Я махнул им рукой из воды, чтобы они уходили. Они неохотно стали отступать, и один что-то крикнул сердитым голосом. Мы уселись на гальку, дрожа под лучами солнца. Было слышно, как индейцы уходят к себе. Из-за плетня выскочили маленькие безобразные собачонки, кинулись на нас с лаем, потом побежали назад. Я сидел, полуотвернувшись от Греты, но уголком глаза видел, что она надевает юбку и кофточку.
— Они злятся на нас, — сказала она обиженно. — Они не хотят, чтобы белые люди подходили к их, деревне.
— Откуда ты знаешь?
— Я поняла, что он сказал. Он сказал, что вся рыба в озере пропадет. Они думают, что все живые существа так же боятся белых, как они.
Мы оделись и стали спускаться к воде.
Я старался делать вид, что ничего не случилось, но индейцы снова вышли из своих хижин и двинулись за нами следом. Их собаки рычали и норовили нас укусить. Мы остановились и круто повернулись к индейцам. Они тоже остановились и стояли, глядя на нас с ненавистью и страхом. Мы столкнули каюк в воду, забрались в него и заработали веслами. Камни градом полетели вслед за нами, один угодил в лодку. Несколько индейцев полезли в воду, крича и размахивая руками.
Я был расстроен тем, что случилось. Если бы меня сейчас спросили, я сказал бы, что ненавижу индейцев. Всех до единого.
— Непременно попрошу Элиота включить это озеро в маршрут Следопытов-любителей, — сказал я угрюмо.
— Они чувствуют себя такими беспомощными, — сказала Грета. — Белые кажутся им великанами-людоедами. Некоторые из них думают, что мы никогда не умираем.
— Сейчас ты понимаешь, что у тебя с ними нет ничего общего?
— Да, — сказала она. — Должно быть, ты прав.
Ни ей, ни мне не хотелось разговаривать, и мы гребли молча, пока не приехали к месту.
Начинало вечереть, воздух больше не был сияюще-серебристым. Когда мы вылезали из лодки, орлы охотились у самого берега. На фоне затененной горы нельзя было разглядеть, как орел падал на добычу, — видны были только белые всплески воды в том месте, где он вспенивал ее ударом клюва. Мы разыскали наш джип и быстро покатили в Гвадалупу. Я чувствовал себя виноватым, как школьник, убежавший с уроков. Во мне росло предчувствие, что без меня случилось что-то дурное; Так оно. и оказалось.

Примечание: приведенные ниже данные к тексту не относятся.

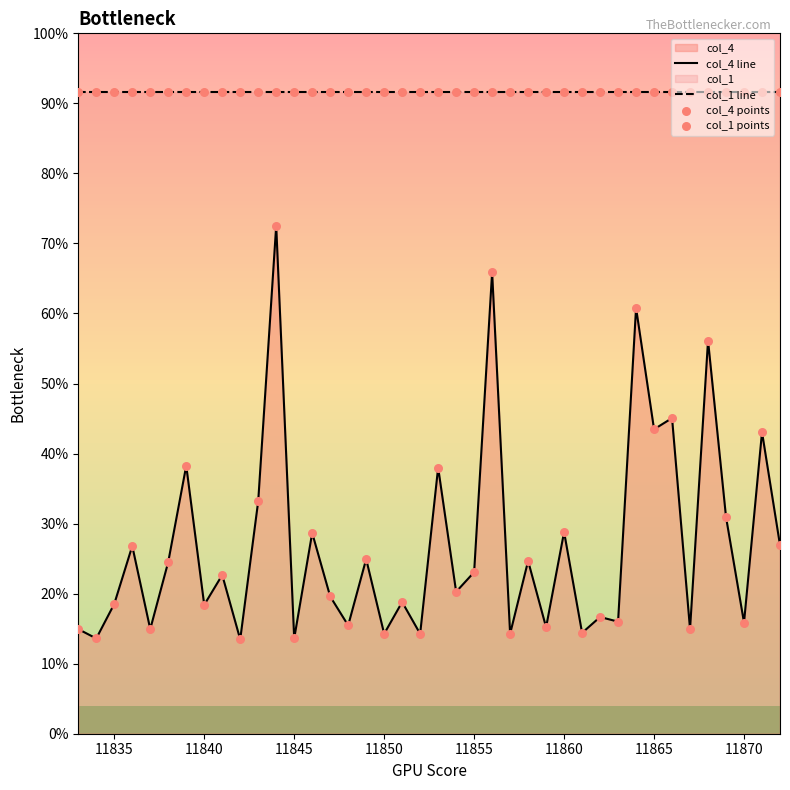

Which series has the largest Y range (max minus min)?

col_4 line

В курительной комнате «Майяпана» я увидел Мигеля, интенденте; он дожидался меня. Грета пошла к себе. Я сказал, что зайду за ней через час, и направился к Мигелю. Мальчишка в нелепом элиотовском наряде, стоявший поодаль и боязливо косившийся на Мигеля, удалился с поклоном, как только я вошел в курительную. Мигель с трудом повернул свою большую голову, чтобы убедиться, что тот ушел, и сплюнул в ярко начищенную плевательницу.
Он сидел, развалившись в кресле, гора мяса, облаченная в суконный костюм, и даже не подумал подняться мне навстречу. С угрюмой и небрежной уверенностью он указал мне кивком на кресло напротив. Когда я сел, он дохнул на меня алкоголем, пробившимся через отделявшие нас два ярда благовонного майяпанского воздуха. На столе лежал жезл, инкрустированный серебром, — знак его достоинства.
— Так вот, — сказал он, — вышло, как я говорил. Их уже шестнадцать человек, и они обчистили поселок ладино в пяти милях отсюда, забрали продовольствие. Не буду скрывать от вас, торговцы в городе наложили в штаны от страха.
Сообщение Мигеля поразило меня самым неприятным образом, но не менее я был поражен тем, как он говорил со мной. Испанский язык открывает несравненные возможности как для самого церемонного обращения, так и для грубой фамильярности. Я никогда не слышал, чтобы индеец разговаривал с белым таким тоном. Обычно он обращается к вам, как капрал к офицеру, стараясь из всех оборотов найти самые пространные и деликатные, говорит «направиться» вместо «пойти» и «выполнить» вместо «сделать». Демократический лаконизм, с которым выражался Мигель, был для меня в новинку, но я решил никак на него не реагировать, поскольку Мигель говорил то, что думал. С первого знакомства во мне зародилось подозрение, что в нем еще не полностью умерла честность. Я протянул ему пачку сигарет, но он движением руки отказался. С точки зрения местных обычаев это было еще одним вопиющим нарушением этикета.
— Так что же нам теперь делать? — спросил я.
— Что теперь делать? — Он обнажил свои коричневые зубы, что должно было изображать улыбку. — Как что? Прикончить их, и дело с концом. Сейчас они набили себе брюхо. Как только проголодаются, снова пойдут грабить.